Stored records
▼

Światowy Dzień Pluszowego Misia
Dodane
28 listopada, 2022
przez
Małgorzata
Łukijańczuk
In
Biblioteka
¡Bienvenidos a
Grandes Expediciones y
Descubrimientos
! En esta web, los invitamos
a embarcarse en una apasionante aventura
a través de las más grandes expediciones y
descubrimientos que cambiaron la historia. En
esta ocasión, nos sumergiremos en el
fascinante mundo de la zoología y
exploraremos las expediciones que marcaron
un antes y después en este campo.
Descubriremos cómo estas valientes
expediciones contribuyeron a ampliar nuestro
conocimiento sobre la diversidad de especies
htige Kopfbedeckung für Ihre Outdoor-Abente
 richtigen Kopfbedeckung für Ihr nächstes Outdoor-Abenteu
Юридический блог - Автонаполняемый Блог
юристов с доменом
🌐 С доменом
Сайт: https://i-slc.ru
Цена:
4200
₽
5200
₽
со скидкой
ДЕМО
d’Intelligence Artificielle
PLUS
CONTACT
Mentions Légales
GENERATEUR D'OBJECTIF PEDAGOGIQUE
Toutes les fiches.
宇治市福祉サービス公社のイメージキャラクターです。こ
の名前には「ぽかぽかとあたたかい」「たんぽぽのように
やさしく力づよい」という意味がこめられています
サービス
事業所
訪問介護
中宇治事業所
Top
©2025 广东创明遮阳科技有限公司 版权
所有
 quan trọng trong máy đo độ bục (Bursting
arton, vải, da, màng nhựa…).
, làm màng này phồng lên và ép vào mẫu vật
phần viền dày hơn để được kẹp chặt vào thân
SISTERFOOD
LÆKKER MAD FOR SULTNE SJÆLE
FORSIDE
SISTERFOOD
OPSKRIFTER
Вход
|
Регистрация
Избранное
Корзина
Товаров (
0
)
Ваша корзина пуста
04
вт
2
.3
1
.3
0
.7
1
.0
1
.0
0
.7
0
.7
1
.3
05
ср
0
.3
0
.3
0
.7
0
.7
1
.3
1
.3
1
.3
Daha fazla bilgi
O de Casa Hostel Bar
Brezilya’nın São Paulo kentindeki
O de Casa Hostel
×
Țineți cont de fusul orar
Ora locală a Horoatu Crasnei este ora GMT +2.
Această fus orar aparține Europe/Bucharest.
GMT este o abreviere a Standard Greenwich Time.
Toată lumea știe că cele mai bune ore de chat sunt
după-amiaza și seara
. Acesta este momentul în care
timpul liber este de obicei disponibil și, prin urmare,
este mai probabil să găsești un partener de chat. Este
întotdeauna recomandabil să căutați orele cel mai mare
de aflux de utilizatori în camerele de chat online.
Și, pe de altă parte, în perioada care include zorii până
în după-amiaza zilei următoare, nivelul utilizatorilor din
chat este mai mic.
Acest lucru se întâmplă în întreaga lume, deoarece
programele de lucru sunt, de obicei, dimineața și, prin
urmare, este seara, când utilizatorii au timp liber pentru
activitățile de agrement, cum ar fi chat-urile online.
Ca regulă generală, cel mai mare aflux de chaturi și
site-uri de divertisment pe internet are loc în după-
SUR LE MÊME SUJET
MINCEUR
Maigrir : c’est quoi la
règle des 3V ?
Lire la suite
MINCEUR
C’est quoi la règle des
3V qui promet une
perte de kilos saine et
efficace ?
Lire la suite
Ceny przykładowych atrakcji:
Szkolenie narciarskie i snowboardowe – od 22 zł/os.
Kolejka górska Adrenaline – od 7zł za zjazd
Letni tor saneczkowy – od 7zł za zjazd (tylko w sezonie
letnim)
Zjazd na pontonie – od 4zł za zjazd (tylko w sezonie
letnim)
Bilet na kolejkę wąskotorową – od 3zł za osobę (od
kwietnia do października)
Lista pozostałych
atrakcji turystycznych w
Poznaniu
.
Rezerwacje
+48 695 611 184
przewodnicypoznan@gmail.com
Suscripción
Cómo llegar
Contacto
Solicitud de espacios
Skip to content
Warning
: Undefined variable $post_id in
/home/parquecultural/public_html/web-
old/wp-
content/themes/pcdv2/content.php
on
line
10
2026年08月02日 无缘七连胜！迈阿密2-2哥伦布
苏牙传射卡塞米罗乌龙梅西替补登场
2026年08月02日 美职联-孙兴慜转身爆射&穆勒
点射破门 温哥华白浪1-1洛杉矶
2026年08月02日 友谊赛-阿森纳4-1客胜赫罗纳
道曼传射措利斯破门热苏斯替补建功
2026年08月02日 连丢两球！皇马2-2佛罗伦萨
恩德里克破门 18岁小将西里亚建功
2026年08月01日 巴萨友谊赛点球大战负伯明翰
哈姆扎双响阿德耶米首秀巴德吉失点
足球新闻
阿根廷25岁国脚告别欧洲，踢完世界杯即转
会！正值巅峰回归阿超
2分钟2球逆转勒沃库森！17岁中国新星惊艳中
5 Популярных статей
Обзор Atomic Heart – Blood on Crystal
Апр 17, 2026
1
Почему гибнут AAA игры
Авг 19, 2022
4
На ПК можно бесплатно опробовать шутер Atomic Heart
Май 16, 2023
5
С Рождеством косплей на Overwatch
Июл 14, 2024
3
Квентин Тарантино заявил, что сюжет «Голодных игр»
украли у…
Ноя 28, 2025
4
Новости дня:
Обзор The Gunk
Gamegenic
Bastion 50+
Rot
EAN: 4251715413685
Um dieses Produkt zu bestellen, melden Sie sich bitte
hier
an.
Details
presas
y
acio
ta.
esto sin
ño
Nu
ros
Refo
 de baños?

▲

-- WHAT THE TASK ASKS --
Repeat the records, every one of them, without any deviation.

-- SOLUTION FOR THIS PROBLEM --
Światowy Dzień Pluszowego Misia
Dodane
28 listopada, 2022
przez
Małgorzata
Łukijańczuk
In
Biblioteka
¡Bienvenidos a
Grandes Expediciones y
Descubrimientos
! En esta web, los invitamos
a embarcarse en una apasionante aventura
a través de las más grandes expediciones y
descubrimientos que cambiaron la historia. En
esta ocasión, nos sumergiremos en el
fascinante mundo de la zoología y
exploraremos las expediciones que marcaron
un antes y después en este campo.
Descubriremos cómo estas valientes
expediciones contribuyeron a ampliar nuestro
conocimiento sobre la diversidad de especies
htige Kopfbedeckung für Ihre Outdoor-Abente
 richtigen Kopfbedeckung für Ihr nächstes Outdoor-Abenteu
Юридический блог - Автонаполняемый Блог
юристов с доменом
🌐 С доменом
Сайт: https://i-slc.ru
Цена:
4200
₽
5200
₽
со скидкой
ДЕМО
d’Intelligence Artificielle
PLUS
CONTACT
Mentions Légales
GENERATEUR D'OBJECTIF PEDAGOGIQUE
Toutes les fiches.
宇治市福祉サービス公社のイメージキャラクターです。こ
の名前には「ぽかぽかとあたたかい」「たんぽぽのように
やさしく力づよい」という意味がこめられています
サービス
事業所
訪問介護
中宇治事業所
Top
©2025 广东创明遮阳科技有限公司 版权
所有
 quan trọng trong máy đo độ bục (Bursting
arton, vải, da, màng nhựa…).
, làm màng này phồng lên và ép vào mẫu vật
phần viền dày hơn để được kẹp chặt vào thân
SISTERFOOD
LÆKKER MAD FOR SULTNE SJÆLE
FORSIDE
SISTERFOOD
OPSKRIFTER
Вход
|
Регистрация
Избранное
Корзина
Товаров (
0
)
Ваша корзина пуста
04
вт
2
.3
1
.3
0
.7
1
.0
1
.0
0
.7
0
.7
1
.3
05
ср
0
.3
0
.3
0
.7
0
.7
1
.3
1
.3
1
.3
Daha fazla bilgi
O de Casa Hostel Bar
Brezilya’nın São Paulo kentindeki
O de Casa Hostel
×
Țineți cont de fusul orar
Ora locală a Horoatu Crasnei este ora GMT +2.
Această fus orar aparține Europe/Bucharest.
GMT este o abreviere a Standard Greenwich Time.
Toată lumea știe că cele mai bune ore de chat sunt
după-amiaza și seara
. Acesta este momentul în care
timpul liber este de obicei disponibil și, prin urmare,
este mai probabil să găsești un partener de chat. Este
întotdeauna recomandabil să căutați orele cel mai mare
de aflux de utilizatori în camerele de chat online.
Și, pe de altă parte, în perioada care include zorii până
în după-amiaza zilei următoare, nivelul utilizatorilor din
chat este mai mic.
Acest lucru se întâmplă în întreaga lume, deoarece
programele de lucru sunt, de obicei, dimineața și, prin
urmare, este seara, când utilizatorii au timp liber pentru
activitățile de agrement, cum ar fi chat-urile online.
Ca regulă generală, cel mai mare aflux de chaturi și
site-uri de divertisment pe internet are loc în după-
SUR LE MÊME SUJET
MINCEUR
Maigrir : c’est quoi la
règle des 3V ?
Lire la suite
MINCEUR
C’est quoi la règle des
3V qui promet une
perte de kilos saine et
efficace ?
Lire la suite
Ceny przykładowych atrakcji:
Szkolenie narciarskie i snowboardowe – od 22 zł/os.
Kolejka górska Adrenaline – od 7zł za zjazd
Letni tor saneczkowy – od 7zł za zjazd (tylko w sezonie
letnim)
Zjazd na pontonie – od 4zł za zjazd (tylko w sezonie
letnim)
Bilet na kolejkę wąskotorową – od 3zł za osobę (od
kwietnia do października)
Lista pozostałych
atrakcji turystycznych w
Poznaniu
.
Rezerwacje
+48 695 611 184
przewodnicypoznan@gmail.com
Suscripción
Cómo llegar
Contacto
Solicitud de espacios
Skip to content
Warning
: Undefined variable $post_id in
/home/parquecultural/public_html/web-
old/wp-
content/themes/pcdv2/content.php
on
line
10
2026年08月02日 无缘七连胜！迈阿密2-2哥伦布
苏牙传射卡塞米罗乌龙梅西替补登场
2026年08月02日 美职联-孙兴慜转身爆射&穆勒
点射破门 温哥华白浪1-1洛杉矶
2026年08月02日 友谊赛-阿森纳4-1客胜赫罗纳
道曼传射措利斯破门热苏斯替补建功
2026年08月02日 连丢两球！皇马2-2佛罗伦萨
恩德里克破门 18岁小将西里亚建功
2026年08月01日 巴萨友谊赛点球大战负伯明翰
哈姆扎双响阿德耶米首秀巴德吉失点
足球新闻
阿根廷25岁国脚告别欧洲，踢完世界杯即转
会！正值巅峰回归阿超
2分钟2球逆转勒沃库森！17岁中国新星惊艳中
5 Популярных статей
Обзор Atomic Heart – Blood on Crystal
Апр 17, 2026
1
Почему гибнут AAA игры
Авг 19, 2022
4
На ПК можно бесплатно опробовать шутер Atomic Heart
Май 16, 2023
5
С Рождеством косплей на Overwatch
Июл 14, 2024
3
Квентин Тарантино заявил, что сюжет «Голодных игр»
украли у…
Ноя 28, 2025
4
Новости дня:
Обзор The Gunk
Gamegenic
Bastion 50+
Rot
EAN: 4251715413685
Um dieses Produkt zu bestellen, melden Sie sich bitte
hier
an.
Details
presas
y
acio
ta.
esto sin
ño
Nu
ros
Refo
 de baños?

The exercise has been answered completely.